Graph of a monotone function is nowhere dense.

Question

Graph of a monotone real function defined on an interval is a nowhere dense set in $\mathbb{R}^{2}$.

I know that when $f$ is continuous, $G(f)$ is a closed set. Also, its interior is empty since any $\varepsilon$-ball around a point $(x_0, f(x_0))$ would have to contain a horizontal strip, which is not in $G(f)$. This implies that the graph of $f$ is nowhere dense. However, I'm not sure how to show the same result to a monotone function. I suspect we have to use Baire's Category Theorem somewhere, but I was unable to do so.

Any hints?

Answer 1

Nothing as sublime as the Baire category theorem is needed here. Take the following characterization of a nowhere dense set:

A subset $N \subseteq \mathbb{R}^2$ is nowhere dense iff for every non-empty open subset $U \subseteq \mathbb{R}^2$ there is a non-empty open $V \subseteq U$ disjoint from $N$.

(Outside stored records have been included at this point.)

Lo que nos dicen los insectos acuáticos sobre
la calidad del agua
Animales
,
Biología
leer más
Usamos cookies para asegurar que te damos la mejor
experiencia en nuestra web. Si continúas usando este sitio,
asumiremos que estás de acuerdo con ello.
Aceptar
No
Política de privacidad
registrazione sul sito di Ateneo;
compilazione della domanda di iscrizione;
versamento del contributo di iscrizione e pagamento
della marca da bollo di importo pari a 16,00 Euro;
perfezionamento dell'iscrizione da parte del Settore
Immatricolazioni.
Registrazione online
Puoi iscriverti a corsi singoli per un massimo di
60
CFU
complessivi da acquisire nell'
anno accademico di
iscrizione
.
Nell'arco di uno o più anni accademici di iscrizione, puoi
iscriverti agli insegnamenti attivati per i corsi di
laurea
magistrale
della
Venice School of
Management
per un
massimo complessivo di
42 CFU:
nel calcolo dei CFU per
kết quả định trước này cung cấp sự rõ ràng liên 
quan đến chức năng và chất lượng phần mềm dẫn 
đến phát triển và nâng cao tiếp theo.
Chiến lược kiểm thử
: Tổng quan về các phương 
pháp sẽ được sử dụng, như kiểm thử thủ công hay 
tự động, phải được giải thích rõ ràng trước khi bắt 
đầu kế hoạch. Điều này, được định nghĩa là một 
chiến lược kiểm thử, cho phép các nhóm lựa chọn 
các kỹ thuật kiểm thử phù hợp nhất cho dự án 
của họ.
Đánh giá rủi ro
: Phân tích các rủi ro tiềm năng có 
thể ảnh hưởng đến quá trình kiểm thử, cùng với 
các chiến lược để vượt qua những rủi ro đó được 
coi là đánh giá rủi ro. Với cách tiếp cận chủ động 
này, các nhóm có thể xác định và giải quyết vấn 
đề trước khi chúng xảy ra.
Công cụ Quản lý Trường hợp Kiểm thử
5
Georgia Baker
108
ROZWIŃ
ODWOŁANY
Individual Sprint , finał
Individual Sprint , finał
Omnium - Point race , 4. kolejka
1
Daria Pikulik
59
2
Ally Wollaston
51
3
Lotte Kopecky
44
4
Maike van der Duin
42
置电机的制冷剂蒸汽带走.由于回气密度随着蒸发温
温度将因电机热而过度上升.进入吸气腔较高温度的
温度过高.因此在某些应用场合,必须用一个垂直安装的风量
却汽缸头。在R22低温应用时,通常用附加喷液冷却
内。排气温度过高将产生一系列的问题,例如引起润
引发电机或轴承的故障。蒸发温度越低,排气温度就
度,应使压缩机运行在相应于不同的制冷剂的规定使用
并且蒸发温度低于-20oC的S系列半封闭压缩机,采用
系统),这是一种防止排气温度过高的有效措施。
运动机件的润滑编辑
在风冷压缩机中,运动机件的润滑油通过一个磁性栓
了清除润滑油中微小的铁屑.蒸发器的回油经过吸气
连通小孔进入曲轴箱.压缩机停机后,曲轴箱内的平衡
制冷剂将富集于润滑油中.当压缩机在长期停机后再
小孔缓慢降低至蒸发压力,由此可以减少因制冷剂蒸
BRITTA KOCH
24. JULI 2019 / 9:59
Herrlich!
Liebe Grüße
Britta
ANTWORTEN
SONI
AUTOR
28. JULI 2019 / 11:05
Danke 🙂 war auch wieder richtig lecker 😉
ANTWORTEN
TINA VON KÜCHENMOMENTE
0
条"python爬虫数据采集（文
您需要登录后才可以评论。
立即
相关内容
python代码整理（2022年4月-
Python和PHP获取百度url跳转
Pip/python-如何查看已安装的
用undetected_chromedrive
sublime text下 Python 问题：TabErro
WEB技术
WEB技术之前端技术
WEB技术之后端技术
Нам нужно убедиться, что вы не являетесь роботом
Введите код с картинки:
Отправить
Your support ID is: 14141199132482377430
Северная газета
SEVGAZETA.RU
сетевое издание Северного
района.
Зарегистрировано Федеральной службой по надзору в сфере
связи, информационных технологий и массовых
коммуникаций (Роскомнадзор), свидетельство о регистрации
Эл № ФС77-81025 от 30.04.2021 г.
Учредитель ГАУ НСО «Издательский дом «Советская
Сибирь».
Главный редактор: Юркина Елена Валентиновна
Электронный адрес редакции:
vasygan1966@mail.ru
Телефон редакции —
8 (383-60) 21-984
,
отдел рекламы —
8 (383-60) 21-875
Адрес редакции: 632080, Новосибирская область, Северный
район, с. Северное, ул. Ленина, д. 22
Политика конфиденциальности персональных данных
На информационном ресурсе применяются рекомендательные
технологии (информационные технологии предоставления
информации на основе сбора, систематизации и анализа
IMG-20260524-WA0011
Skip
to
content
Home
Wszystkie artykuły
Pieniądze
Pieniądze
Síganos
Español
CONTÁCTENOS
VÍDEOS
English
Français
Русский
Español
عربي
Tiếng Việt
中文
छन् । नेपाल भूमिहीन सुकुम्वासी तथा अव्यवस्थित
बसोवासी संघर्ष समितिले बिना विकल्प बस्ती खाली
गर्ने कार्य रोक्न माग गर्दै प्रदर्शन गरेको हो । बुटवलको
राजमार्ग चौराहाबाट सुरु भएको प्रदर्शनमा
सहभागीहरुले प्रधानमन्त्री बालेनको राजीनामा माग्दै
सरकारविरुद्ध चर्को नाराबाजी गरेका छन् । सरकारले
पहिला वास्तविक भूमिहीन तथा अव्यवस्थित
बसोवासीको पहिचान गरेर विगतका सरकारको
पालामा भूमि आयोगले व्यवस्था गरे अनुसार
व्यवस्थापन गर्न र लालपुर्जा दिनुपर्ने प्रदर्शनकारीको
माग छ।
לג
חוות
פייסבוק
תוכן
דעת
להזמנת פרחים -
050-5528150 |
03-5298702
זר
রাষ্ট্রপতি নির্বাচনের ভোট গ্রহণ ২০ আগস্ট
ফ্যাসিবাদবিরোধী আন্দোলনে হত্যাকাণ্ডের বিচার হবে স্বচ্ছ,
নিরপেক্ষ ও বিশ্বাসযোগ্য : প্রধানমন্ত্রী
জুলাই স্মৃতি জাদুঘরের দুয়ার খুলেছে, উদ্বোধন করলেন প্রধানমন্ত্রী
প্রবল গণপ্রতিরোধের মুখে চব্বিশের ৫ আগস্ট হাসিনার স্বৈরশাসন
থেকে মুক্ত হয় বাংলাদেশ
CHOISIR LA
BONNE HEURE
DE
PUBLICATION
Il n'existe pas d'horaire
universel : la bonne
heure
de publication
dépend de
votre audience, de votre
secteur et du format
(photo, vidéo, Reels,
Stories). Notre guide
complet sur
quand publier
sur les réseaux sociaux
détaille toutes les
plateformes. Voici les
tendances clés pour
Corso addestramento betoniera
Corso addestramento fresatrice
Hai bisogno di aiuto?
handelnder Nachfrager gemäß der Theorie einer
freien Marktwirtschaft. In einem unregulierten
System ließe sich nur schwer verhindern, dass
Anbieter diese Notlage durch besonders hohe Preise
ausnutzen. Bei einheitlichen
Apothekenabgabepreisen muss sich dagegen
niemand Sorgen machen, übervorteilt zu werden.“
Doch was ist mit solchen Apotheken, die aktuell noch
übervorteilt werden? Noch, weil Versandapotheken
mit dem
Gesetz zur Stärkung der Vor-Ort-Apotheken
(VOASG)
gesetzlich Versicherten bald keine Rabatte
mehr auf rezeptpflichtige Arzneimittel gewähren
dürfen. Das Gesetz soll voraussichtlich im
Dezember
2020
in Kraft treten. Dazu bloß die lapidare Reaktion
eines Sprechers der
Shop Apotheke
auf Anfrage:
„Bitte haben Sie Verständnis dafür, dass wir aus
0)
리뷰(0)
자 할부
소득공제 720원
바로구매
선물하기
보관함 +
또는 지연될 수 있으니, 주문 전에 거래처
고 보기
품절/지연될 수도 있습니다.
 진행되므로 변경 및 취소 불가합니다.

Using it, we prove that the graph of an increasing function $f : I \to \mathbb{R}$ is nowhere dense. Take any non-empty open $U \subseteq \mathbb{R}^2$. If $U \cap G(f) = \varnothing$, we are done. Otherwise pick $(p, q) \in U \cap G(f)$. Then

$$V := U \cap \big( (p, \infty) \times (-\infty, q) \big)$$

is a non-empty open set contained in $U$ and disjoint from $G(f)$, as required.